# DATA PROVIDED:
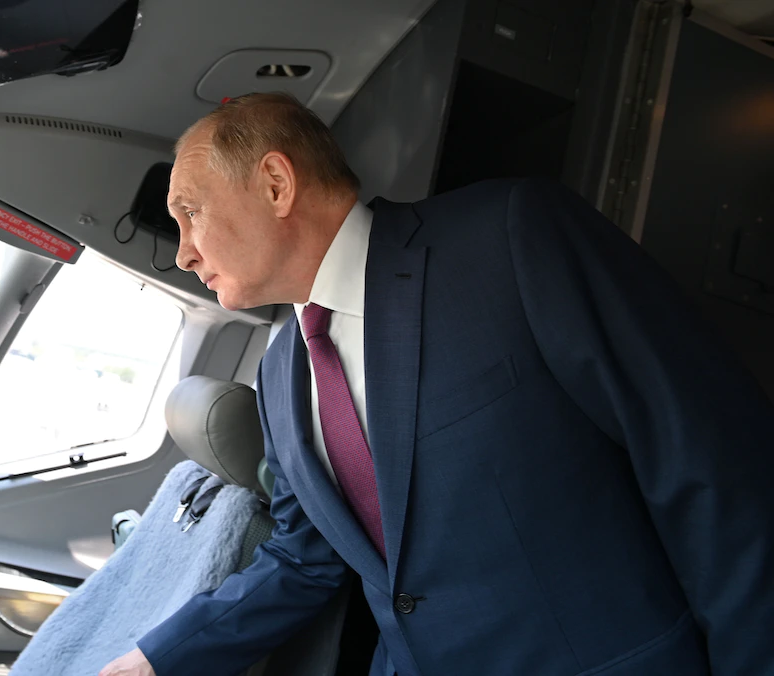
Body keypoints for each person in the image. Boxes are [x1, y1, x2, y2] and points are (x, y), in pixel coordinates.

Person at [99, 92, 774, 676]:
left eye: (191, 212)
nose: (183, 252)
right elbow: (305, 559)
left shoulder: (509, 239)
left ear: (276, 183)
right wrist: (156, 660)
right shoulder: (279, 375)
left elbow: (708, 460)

---

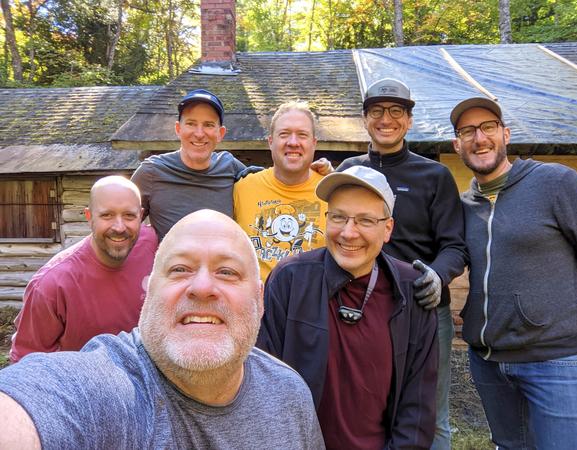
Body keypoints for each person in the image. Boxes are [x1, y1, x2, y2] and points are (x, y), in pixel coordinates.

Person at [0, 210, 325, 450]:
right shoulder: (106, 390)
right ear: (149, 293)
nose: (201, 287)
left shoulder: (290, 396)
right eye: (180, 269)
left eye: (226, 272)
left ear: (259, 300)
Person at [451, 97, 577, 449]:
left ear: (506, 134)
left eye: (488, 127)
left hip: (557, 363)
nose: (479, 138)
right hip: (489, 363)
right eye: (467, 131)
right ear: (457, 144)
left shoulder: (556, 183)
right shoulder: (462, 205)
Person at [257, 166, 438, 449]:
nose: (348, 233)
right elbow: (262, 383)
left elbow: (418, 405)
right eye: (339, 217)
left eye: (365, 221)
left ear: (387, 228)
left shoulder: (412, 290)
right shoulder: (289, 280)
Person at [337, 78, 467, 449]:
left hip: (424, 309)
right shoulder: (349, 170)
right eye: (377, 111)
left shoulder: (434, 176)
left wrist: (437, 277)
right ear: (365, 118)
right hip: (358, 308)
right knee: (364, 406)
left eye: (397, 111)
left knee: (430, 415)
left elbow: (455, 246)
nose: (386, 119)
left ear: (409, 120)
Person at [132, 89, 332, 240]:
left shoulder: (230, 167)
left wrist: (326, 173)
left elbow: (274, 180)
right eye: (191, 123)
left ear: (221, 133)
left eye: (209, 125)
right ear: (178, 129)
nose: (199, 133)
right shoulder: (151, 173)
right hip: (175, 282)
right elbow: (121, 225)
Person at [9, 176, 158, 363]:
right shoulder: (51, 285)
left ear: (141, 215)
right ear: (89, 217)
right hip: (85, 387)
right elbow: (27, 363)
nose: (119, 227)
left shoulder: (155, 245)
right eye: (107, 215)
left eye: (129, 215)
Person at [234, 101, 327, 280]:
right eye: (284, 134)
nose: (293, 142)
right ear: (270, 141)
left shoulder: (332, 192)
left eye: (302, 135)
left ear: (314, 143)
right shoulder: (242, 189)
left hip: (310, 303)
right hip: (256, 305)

# EXERCISE REQUIREMENTS:
Set down precisely the lines above between the line holding "right eye: (339, 217)" and the line holding "right hip: (256, 305)", inclusive, and nothing beyond them.

# RESPONSE TO THIS TASK:
right eye: (339, 217)
left eye: (365, 221)
left ear: (387, 228)
left shoulder: (412, 290)
right shoulder: (289, 280)
Person at [337, 78, 467, 449]:
left hip: (424, 309)
right shoulder: (349, 170)
right eye: (377, 111)
left shoulder: (434, 176)
left wrist: (437, 277)
right ear: (365, 118)
right hip: (358, 308)
right knee: (364, 406)
left eye: (397, 111)
left knee: (430, 415)
left elbow: (455, 246)
nose: (386, 119)
left ear: (409, 120)
Person at [132, 89, 332, 240]:
left shoulder: (230, 167)
left wrist: (326, 173)
left elbow: (274, 180)
right eye: (191, 123)
left ear: (221, 133)
left eye: (209, 125)
right ear: (178, 129)
nose: (199, 133)
right shoulder: (151, 173)
right hip: (175, 282)
right elbow: (121, 225)
Person at [9, 176, 158, 363]:
right shoulder: (51, 285)
left ear: (141, 215)
right ear: (89, 217)
right hip: (85, 387)
right elbow: (27, 363)
nose: (119, 227)
left shoulder: (155, 245)
right eye: (107, 215)
left eye: (129, 215)
Person at [234, 101, 327, 280]:
right eye: (284, 134)
nose: (293, 142)
right ear: (270, 141)
left shoulder: (332, 192)
left eye: (302, 135)
left ear: (314, 143)
right shoulder: (242, 189)
left hip: (310, 303)
right hip: (256, 305)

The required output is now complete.